In
a recent blog post on The Pharos Blog, Helen Osborn
commented about the intervals between when children were born and when they
were baptized. This is particularly important for the time period before civil
registration in Britain when the only records of children coming into the world
were in the Church of England parish baptism registers. Most often the local
Vicar only recorded the date of a child’s baptism so we need a rule of thumb to
determine when the actual birth might have occurred.
We
generally assume that children were baptized “shortly” after their birth. Helen
pointed out that the “Book of Common Prayer held that a child should be
baptised on the next Sunday after birth, or failing that the following Sunday.

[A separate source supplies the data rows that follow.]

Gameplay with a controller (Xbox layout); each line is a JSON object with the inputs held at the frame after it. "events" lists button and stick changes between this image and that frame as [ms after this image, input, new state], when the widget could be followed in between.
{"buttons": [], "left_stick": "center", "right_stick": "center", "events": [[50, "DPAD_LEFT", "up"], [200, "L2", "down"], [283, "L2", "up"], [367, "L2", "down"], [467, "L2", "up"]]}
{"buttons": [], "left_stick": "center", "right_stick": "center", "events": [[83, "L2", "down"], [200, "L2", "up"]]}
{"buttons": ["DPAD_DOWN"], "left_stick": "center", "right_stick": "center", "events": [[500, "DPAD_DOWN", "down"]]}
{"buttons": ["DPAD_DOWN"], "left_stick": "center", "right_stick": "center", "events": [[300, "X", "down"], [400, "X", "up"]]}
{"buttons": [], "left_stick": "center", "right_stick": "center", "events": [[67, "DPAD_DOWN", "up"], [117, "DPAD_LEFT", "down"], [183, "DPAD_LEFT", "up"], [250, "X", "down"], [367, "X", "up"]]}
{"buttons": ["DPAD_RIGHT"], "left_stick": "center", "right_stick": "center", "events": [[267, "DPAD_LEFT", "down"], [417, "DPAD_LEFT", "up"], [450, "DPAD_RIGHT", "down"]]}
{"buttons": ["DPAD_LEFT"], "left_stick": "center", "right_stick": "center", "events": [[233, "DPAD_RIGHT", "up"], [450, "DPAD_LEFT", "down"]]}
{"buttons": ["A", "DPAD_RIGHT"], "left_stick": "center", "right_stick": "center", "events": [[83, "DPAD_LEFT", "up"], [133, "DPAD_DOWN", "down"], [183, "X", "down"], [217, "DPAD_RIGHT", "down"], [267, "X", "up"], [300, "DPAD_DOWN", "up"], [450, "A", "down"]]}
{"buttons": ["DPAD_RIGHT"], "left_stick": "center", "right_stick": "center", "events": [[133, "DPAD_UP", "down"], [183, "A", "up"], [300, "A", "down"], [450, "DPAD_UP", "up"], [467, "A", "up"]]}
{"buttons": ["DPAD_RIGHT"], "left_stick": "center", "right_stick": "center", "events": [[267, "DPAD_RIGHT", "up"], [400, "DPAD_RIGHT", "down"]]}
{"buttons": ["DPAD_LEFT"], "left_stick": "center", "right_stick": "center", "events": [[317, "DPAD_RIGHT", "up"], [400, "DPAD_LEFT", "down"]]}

But did people obey this ‘rule’?” The short answer is, “Not always!”
I
actually have a lot of data on both births and baptisms for one of the parishes
I look after as an Online Parish Clerk – Plympton St. Mary. I had noticed
there were differences in the dates but had not really looked at them all to
see what the averages were or if there were any trends evident. Helen’s blog
post gave me the impetus to go back and see what the intervals were between
births and baptisms.
A
few Plympton St. Mary parish Vicars in the 17th, 18th and
19th centuries were very diligent and recorded both the baptism and
birth dates in the registers. They seemed to come in groups, though, with birthdays
set out for several years and then no such dates for several years – or even
decades. I went back and analyzed the information and got quite a shock. I
always assumed baptisms were done within a few days of the children’s births. I
found that was not necessarily so!
There
are five groups of data in the Plympton St. Mary parish baptism register where
we can compare the dates:
Period
|
Total number
of baptisms
|
Total number
of births recorded
|
Average time
between births and baptisms
|
Largest time
interval between birth and baptism
|
1646-1651
|
183
|
162 (89%)
|
13.9 days
|
44 days
|
1653-1661
|
312
|
232 (74%)
|
16.6 days
|
181 Days (1)
|
1697-1706
|
239
|
118 (49%)
|
14.7 days
|
40 days
|
1798-1814
|
909
|
223 (25%)
|
204.8 days
|
2,843 days (2)
|
1815-1817
|
116
|
114 (98%)
|
44.5 days
|
1,665 days (3)
|
(1)
One
entry had 181 days between the birth and the baptism which, when excluded from
the calculation, dropped the average to 15.9 days. Without this entry the
longest period was 44 days, consistent with the periods before and after.
(2)
There
are 29 entries where the child was older than one year: 9 children over 1 year old;
8 over 2 years old; 5 over 3 years old; 5 over 4 years old; and 2 over 5 years
old. Without these entries, the average time dropped to 76.7 days. The largest was still close to a year.
(3)
One
entry had 1665 days between the birth and the baptism which, when excluded from
the calculation, dropped the average to 30.1 days. The larges then was 292 days.
There were
scattered entries with birth days recorded in between the larger groups: one in
1637 had 15 days between birth and baptism; one in 1652 was 11 days; and the
average for 12 entries between 1661 and 1676 was 11.3 days.
I was very
surprised that the intervals were so long, around two weeks throughout the 17th
century (ignoring the one very large entry) with the greatest times just over
six weeks.
I was even more
surprised when the intervals began to climb substantially in the 18th
century. A scattering of entries between 1727 and 1796 (25 in total) averaged
65.8 days (over five weeks). Then, as can be seen on the table, the average,
from 1798 to 1814, rose to 76.7 days (ten weeks). Those between 1727 and 1814 do
not count the many children over one year old who were baptized – 32 that we
know of. The older children were mostly in families where more than one child
was baptized. During the period from 1815 to 1817 only one older child was
baptized and the average went back down to around four weeks.
I am curious now
what was going on during the late 1700s when so many parents waited so long to
have their children baptized – one nearly eight years old. Was it because they
could not afford the baptism fees charged by the church at the time? The
results beg for more research into the history of the parish.
I think we can
we use these calculations as representative of the periods when births were not
recorded, at least in this parish. When looking at birth dates in the past,
genealogists should take into account that the baptisms recorded, most often
the only indication of the birth date, were probably at least two weeks from
the children’s actual birthday, at least for the time before the 18th
century, and generally much longer afterward, which is also what Helen suggested
in her blog post.
I will be
looking at my other parishes now to see if the trends are similar.